Secteur touristique : un challenge pour les femmes ?
Selon Leckrani Soobagrah, les femmes font un excellent travail au niveau du réceptif et des agences de voyages. Elle partage son constat que les femmes sont responsables du développement et du progrès réalisés dans ces secteurs. « Elles occupent aussi des positions clés et elles attendent que l’ouverture des frontières pour remettre l’industrie touristique à flots. Aujourd’hui, avec la Covid-19, nous avons gardé nos employés qui ont accepté les conditions de work from home ou à temps partiel. Pour ma part, dans le secteur touristique, je n’ai jamais subi de discrimination parce que je suis une femme. En revanche, de nos jours, il y a encore des machos », avoue-t-elle.
# FEMME CHERCHEUSE
Divya Naginlal, Modi-Nagowah du MRIC : «J’ai pris des risques calculés pour accomplir mon rêve»
Âgée de 30 ans, Divya Naginlal Modi-Nagowah est chercheuse à la Mauritius Research and Innovation Council (MRIC). Cette ancienne élève du Collège Lorette de Quatre-Bornes détient un diplôme en génie chimique et environnemental de l’université de Maurice. Elle a aussi une maitrise en environnement et technologie durable de l’université de Manchester. Actuellement, elle poursuit un PhD en énergies renouvelables.
L’audace
Depuis son enfance, Divya Naginlal Modi-Nagowah aime les sciences. En voulant explorer pleinement le potentiel de cette filière, elle développe une passion intrépide qui lui permet de poursuivre son rêve de devenir chercheuse. « Au Royaume-Uni, j’étais l’unique étudiante mauricienne de ma classe. Comme la recherche offre de nombreuses opportunités à travers des publications et des conférences, cela m’a fait réaliser que le seul moyen de faire connaître mon pays au niveau international, c’est dans mon travail », dit-elle.
La motivation
Étudier les sciences était comme une évidence pour elle, étant issue d’une famille de scientifiques. D’ailleurs, ses modèles sont sa tante (professeure agrégée à l'université de Maurice) et son oncle (consultant en neurochirurgie). Ambitieuse de tout temps, la jeune chercheuse indique qu’elle s’est aussi assurée de reconnaître chaque opportunité qui se présentait à elle pour concrétiser ses rêves. Pourquoi ce choix de carrière ? À cela, elle répond : « Je crois fermement que la recherche est ce qui propulse l'humanité vers l’avant. Comme elle est alimentée par la curiosité, nous devons nous poser des questions et nous plonger dans la découverte de tout ce qu’il y a à savoir. Sans curiosité et recherches, les progrès ralentiraient et s’arrêteraient et nos vies seraient complètement différentes. Moi, j’ai pris des risques calculés pour accomplir mon rêve », renchérit la jeune femme.
Les défis
Lorsqu’elle effectuait son diplôme et sa maitrise, il y avait davantage de garçons que de filles dans sa classe. Lors de ses stages dans les industries, elle travaillait dans un environnement majoritairement masculin et qui incluait des activités physiques comme l’escalade des immeubles hauts. Mais ce n’est pas pour autant qu’elle a été découragée à poursuivre sa vocation. Néanmoins, elle avoue que le plus gros défi a été de trouver un emploi adapté à ses compétences et à ses intérêts. « Un autre défi a été de quitter Maurice pour continuer mes études à l’étranger, alors que mon père était tombé gravement malade. C'était une décision et une phase très difficiles. Mais grâce au soutien de ma mère, j'ai terminé mes études et j’ai obtenu des résultats brillants », confie la chercheuse.

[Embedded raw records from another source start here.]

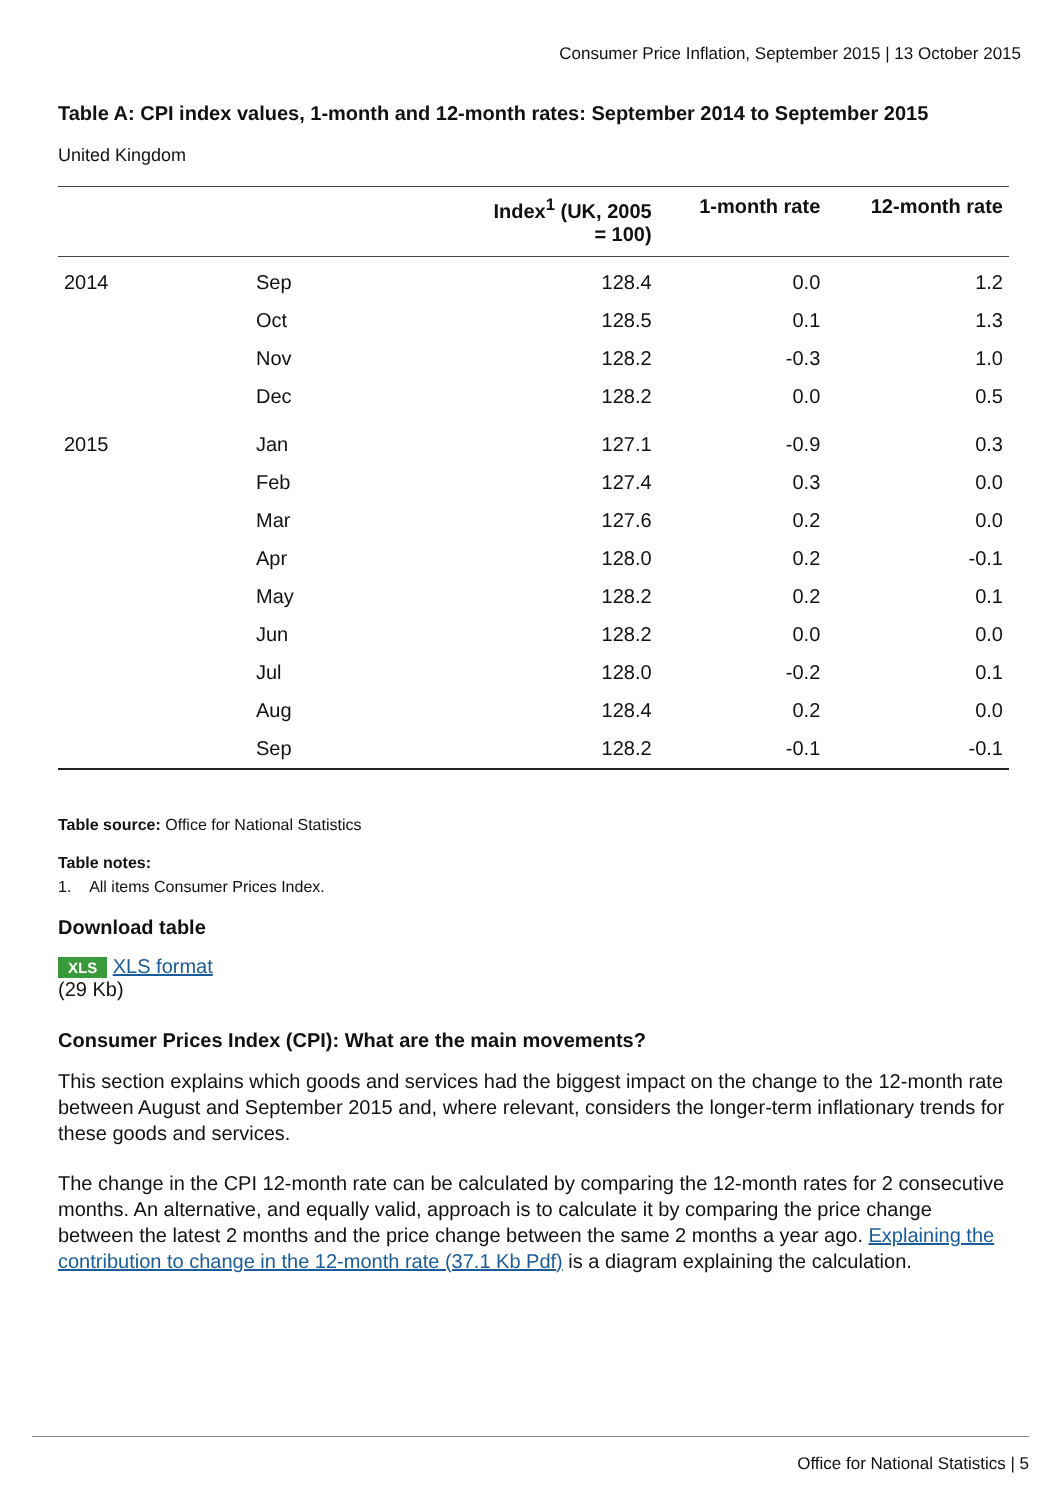Consumer Price Inflation, September 2015 | 13 October 2015
Table A: CPI index values, 1-month and 12-month rates: September 2014 to September 2015
United Kingdom
| | | Index<sup>1</sup> (UK, 2005 = 100) | 1-month rate | 12-month rate |
| --- | --- | --- | --- | --- |
| 2014 | Sep | 128.4 | 0.0 | 1.2 |
| | Oct | 128.5 | 0.1 | 1.3 |
| | Nov | 128.2 | -0.3 | 1.0 |
| | Dec | 128.2 | 0.0 | 0.5 |
| 2015 | Jan | 127.1 | -0.9 | 0.3 |
| | Feb | 127.4 | 0.3 | 0.0 |
| | Mar | 127.6 | 0.2 | 0.0 |
| | Apr | 128.0 | 0.2 | -0.1 |
| | May | 128.2 | 0.2 | 0.1 |
| | Jun | 128.2 | 0.0 | 0.0 |
| | Jul | 128.0 | -0.2 | 0.1 |
| | Aug | 128.4 | 0.2 | 0.0 |
| | Sep | 128.2 | -0.1 | -0.1 |
Table source: Office for National Statistics
Table notes:
1. All items Consumer Prices Index.
Download table
XLS XLS format
(29 Kb)
Consumer Prices Index (CPI): What are the main movements?
This section explains which goods and services had the biggest impact on the change to the 12-month rate between August and September 2015 and, where relevant, considers the longer-term inflationary trends for these goods and services.
The change in the CPI 12-month rate can be calculated by comparing the 12-month rates for 2 consecutive months. An alternative, and equally valid, approach is to calculate it by comparing the price change between the latest 2 months and the price change between the same 2 months a year ago. Explaining the contribution to change in the 12-month rate (37.1 Kb Pdf) is a diagram explaining the calculation.
Office for National Statistics | 5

Quels sont les défis quotidiens de sa carrière professionnelle ? « C’est de pouvoir appliquer pleinement ses connaissances et ses compétences acquises au cours de ses études supérieures », dit-elle.
Sa vie de femme
En ce qu’il s’agit de sa vie de femme, épouse et de chercheuse, Divya Naginlal Modi-Nagowah arrive à la concilier en maintenant un équilibre entre les différents rôles qu’elle est appelée à jouer tous les jours. « Mais il y a souvent des conflits entre ces divers rôles. C’est pourquoi l’auto-motivation, la bonne gestion du temps et la capacité à établir des priorités sont des facteurs essentiels. Certaines personnes le comprennent et d’autres non, mais je suis chanceuse d'avoir une famille et un environnement de travail favorables. Cela dit, faire tant de choses en même temps nécessite des sacrifices, mais cela ne devrait pas être un obstacle pour passer du temps de qualité avec la famille et les amis », renchérit la chercheuse.
Success Story
Les clés de sa réussite, Divya Naginlal Modi-Nagowah les attribue au fait qu’elle a été élevée par des parents extraordinaires. « Ils n'ont jamais fait de discrimination entre mon frère et moi. Je me considère privilégiée d’avoir eu les mêmes opportunités. La confiance et les valeurs inculquées par mes parents me permettent de poursuivre mes rêves et ne pas avoir peur d’être autonome. C’est un travail acharné, la persévérance et une attitude positive qui font de moi la chercheuse que je suis aujourd’hui », relate-t-elle.
La recherche
Le Conseil mauricien de la recherche et de l’innovation a mené une étude sur les femmes dans les STEM en 2019. Cette étude a fait ressortir les défis les plus importants auxquels elles sont confrontées dans ce secteur. D’une part, elles manquent de modèles d’inspiration, d’autre part, le manque d’accès à l’enseignement scientifique demeure un obstacle. De plus, l’étude a aussi mis en exergue l’absence d’encouragement des parents et des enseignants. Ce sont, selon Divya Naginlal Modi-Nagowah, des facteurs qui entravent la participation des filles à la science et à la technologie. « Vous devez toujours croire en vous et ne pas avoir peur. Nous pouvons jouer nos différents rôles avec succès durant la journée. Être une femme ambitieuse ne doit pas être considérée comme une erreur. Soyez donc audacieuses, intrépides et prêtes à prendre des risques calculés. Nous devons investir dans les filles et les femmes qui sont les clés vers le développement », conclut-elle.
# FEMME MÈRE CÉLIBATAIRE
Stéphanie Puttyah, gérante de tabagie : «J’ai osé changer le cours de ma vie»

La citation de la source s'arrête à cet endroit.